Sets up a generic GLUE dataset loader.

Parameters

datadir (str) – The path to the data directory.
is_train (bool) – Whether to load the training data or validation data. Default: True.
drop_last (bool) – If the number of samples is not divisible by the batch size, whether to drop the last batch or pad the last batch with zeros. Default: True.
shuffle (bool) – Whether to shuffle the dataset. Default: True.
task (str) – the GLUE task to train on, choose one from: 'CoLA', 'MNLI', 'MRPC', 'QNLI', 'QQP', 'RTE', 'SST-2', and 'STS-B'.
tokenizer_name (str) – The name of the HuggingFace tokenizer to preprocess text with.

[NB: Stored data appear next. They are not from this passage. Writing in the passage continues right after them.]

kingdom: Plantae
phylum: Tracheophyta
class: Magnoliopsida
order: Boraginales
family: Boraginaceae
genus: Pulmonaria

See HuggingFace documentation.
split (str) – Whether to use 'train', 'validation', or 'test' split.
max_seq_length (int, optional) – Optionally, the ability to set a custom sequence length for the training dataset. Default: 256.
num_workers (int, optional) – Number of CPU workers to use to preprocess the text. Default: 64.
max_network_retries (int, optional) – Number of times to retry HTTP requests if they fail. Default: 10.

Returns

DataSpec – A DataSpec object.

initialize_object(batch_size, dataloader_hparams)[source]#

Creates a DataLoader or DataSpec for this dataset.

Parameters

batch_size (int) – The size of the batch the dataloader should yield. This batch size is device-specific and already incorporates the world size.
dataloader_hparams (DataLoaderHparams) – The dataset-independent hparams for the dataloader.

Returns

DataLoader or DataSpec – The DataLoader, or if the dataloader yields batches of custom types, a DataSpec.

validate()[source]#

Validate that the hparams are of the correct types. Recurses through sub-hparams.

Raises: TypeError – Raises a TypeError if any fields are an incorrect type.